³ Department of Chronomedicine Tokushima University Graduate School of Medical Sciences Tokushima Japan.
⁴ Department of Biomaterials and Bioengineering Tokushima University Tokushima Japan.
⁵ Department of Tissue Regeneration Tokushima University Tokushima Japan.
⁶ Department of Orthodontics and Dentofacial Orthopedic Tokushima University Tokushima Japan.
⁷ Fujii Memorial Institute of Medical Sciences Tokushima University Tokushima Japan.

Abstract

Activating mutations of calcium-sensing receptor (CaSR) cause autosomal dominant hypocalcemia type 1 (ADH1).
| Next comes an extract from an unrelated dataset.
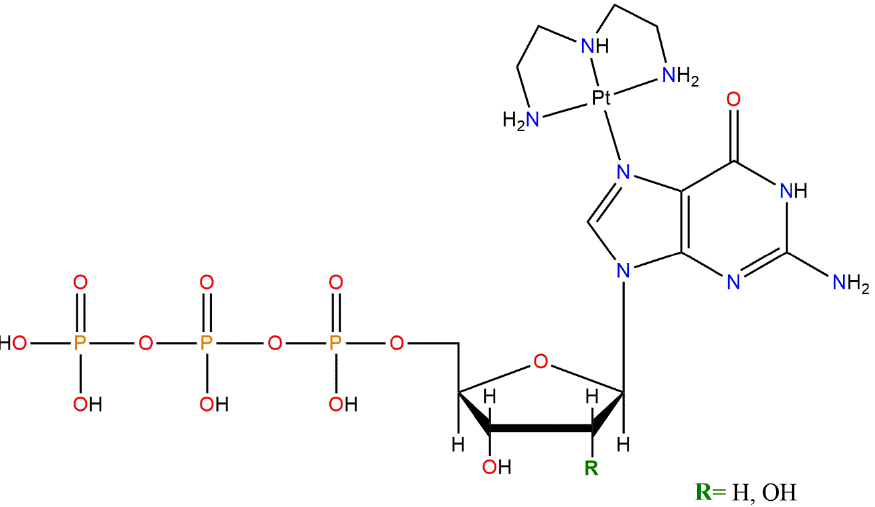
Figure 11. Schematic representation of the [Pt(dien)( N 7- 5′ -GTP)] and [Pt(dien)( N 7- 5′ -dGTP)], with R = OH and H, respectively.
Patients with ADH1 exhibit similar features to patients with hypoparathyroidism, including reduced serum parathyroid hormone (PTH) and Ca with low bone turnover. Although persistent suppression of bone turnover may increase bone fragility, bone strength in ADH1 patients has been unclear. We created knock-in mice harboring the A843E activating mutation of CaSR, mimicking severe features of ADH1 patients. The severe form of ADH1 model mice showed smaller body and bone size with lower bone mineral density (BMD) and cortical area of the femur compared with age-matched wild-type (WT) mice. Bone strength in the femur was lower in ADH1 mice even after correction by bone geometry and/or BMD. Microcracks were markedly increased in ADH1 mice, but were rarely detected in WT mice. There was a negative correlation between bone strength corrected by bone geometry and/or BMD and microcrack number or density in ADH1 and WT mice. Among ADH1 mice, negative correlation was still observed between bone strength and microcrack number or density. Microcracks increased with age in ADH1 mice, and were negatively correlated with bone strength. Treatment with PTH(1-34) or a calcilytic, JTT-305, increased bone turnover, reduced microcracks, and increased bone strength to similar levels to those in WT mice. The increase in microcracks was associated with a reduction in bone strength in ADH1 mice, and aging aggravates these changes. These results demonstrate that activating mutation of CaSR causes reduction in PTH secretion with suppressed bone turnover, that reduced bone turnover is associated with an age-dependent increase in microcracks with a reduction in bone strength, and that both PTH(1-34) and calcilytic ameliorate all these changes in bone turnover and strength. It is suggested that fracture susceptibility may be increased in severe types of ADH1 patients especially in the elderly. © 2019 The Authors. JBMR Plus published by Wiley Periodicals, Inc. on behalf of American Society for Bone and Mineral Research.

Keywords: ADH1; CALCIUM‐SENSING RECEPTOR; MICROCRACK.